> [JOB]: Find the lines below that contain the string "NumFOCUS", count them, and give only the number.

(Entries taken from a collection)
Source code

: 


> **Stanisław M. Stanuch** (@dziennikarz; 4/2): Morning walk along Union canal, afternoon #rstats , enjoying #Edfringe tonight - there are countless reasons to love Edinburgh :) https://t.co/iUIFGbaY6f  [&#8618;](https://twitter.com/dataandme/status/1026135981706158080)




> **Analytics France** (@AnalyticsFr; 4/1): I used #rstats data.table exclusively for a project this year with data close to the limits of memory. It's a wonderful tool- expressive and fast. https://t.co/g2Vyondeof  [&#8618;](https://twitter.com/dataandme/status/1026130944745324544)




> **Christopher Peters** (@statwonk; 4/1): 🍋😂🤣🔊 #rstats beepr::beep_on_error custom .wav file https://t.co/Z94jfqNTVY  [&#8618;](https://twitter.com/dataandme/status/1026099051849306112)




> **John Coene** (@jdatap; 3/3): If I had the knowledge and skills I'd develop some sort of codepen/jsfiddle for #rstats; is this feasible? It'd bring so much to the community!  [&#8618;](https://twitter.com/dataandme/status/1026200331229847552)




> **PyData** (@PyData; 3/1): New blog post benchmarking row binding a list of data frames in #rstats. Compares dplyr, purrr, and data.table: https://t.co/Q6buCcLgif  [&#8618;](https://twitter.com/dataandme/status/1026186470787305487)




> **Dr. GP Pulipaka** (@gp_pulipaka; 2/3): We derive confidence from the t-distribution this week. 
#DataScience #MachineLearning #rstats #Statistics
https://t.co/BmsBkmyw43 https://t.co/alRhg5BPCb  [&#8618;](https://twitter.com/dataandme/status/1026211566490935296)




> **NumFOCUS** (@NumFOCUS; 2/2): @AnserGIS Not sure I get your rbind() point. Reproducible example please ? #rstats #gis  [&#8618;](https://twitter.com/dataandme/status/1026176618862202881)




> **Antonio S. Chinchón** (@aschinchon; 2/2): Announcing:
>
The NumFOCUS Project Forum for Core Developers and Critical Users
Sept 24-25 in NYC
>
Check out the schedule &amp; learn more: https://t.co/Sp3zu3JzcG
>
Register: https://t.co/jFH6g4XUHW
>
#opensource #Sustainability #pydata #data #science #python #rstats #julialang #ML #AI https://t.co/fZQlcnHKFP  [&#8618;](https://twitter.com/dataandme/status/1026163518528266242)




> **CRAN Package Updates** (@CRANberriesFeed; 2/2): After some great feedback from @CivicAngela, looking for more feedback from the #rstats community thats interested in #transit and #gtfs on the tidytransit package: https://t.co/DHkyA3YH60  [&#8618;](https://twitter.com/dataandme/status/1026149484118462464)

> [REPLY TO THE EXERCISE]: 2